Oracle FAQ Your Portal to the Oracle Knowledge Grid
HOME | ASK QUESTION | ADD INFO | SEARCH | E-MAIL US
 

Home -> Community -> Mailing Lists -> Oracle-L -> Re: How to store 50 Terabytes per day?

Re: How to store 50 Terabytes per day?

From: Tim Gorman <tim_at_sagelogix.com>
Date: Thu, 09 Sep 2004 19:51:06 -0600
Message-ID: <BD6664AA.1BFF3%tim@sagelogix.com>


Jaromir,

> Hi Tom,
>

Some call me.....Tim? Are you looking for A GRR-R-R-R-RAIL?
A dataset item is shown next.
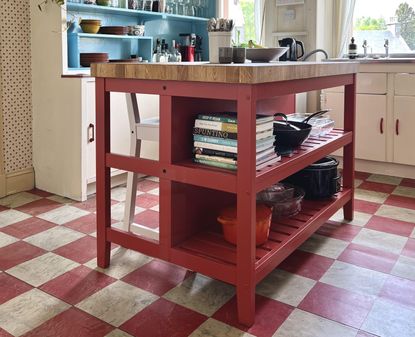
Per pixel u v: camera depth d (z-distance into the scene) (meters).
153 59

>> ETL would have to consist of inserts only once, no updates or deletes EVER
>> Current-image data would have to be implemented as either views or
>> materialized views, if desired...

>
> I completely agree with this strategy but in my opinion there are two
> problems to be solved:
>
> a) the dealing with rolling window - e.g. the data are held for 7 years, but
> the "current image" should contain complete data. This is not a trivial
> task , for example using materialized views a drop of an old partition
> should have no influence to the materialized view (may be not so difficult)
> and a complete refresh of a materialized view must remain possible (may be
> more difficult).

The most valuable feature of MVs is query rewrite. In fact, I would argue that there is no other reason to use MVs (please let's not argue though -- obviously there are other cool uses like DBMS_REDEFINITION). Thus, other features such as fast refresh are merely "nice-to-have" which help you achieve query rewrite. Query rewrite is the "sizzle" in this "steak"...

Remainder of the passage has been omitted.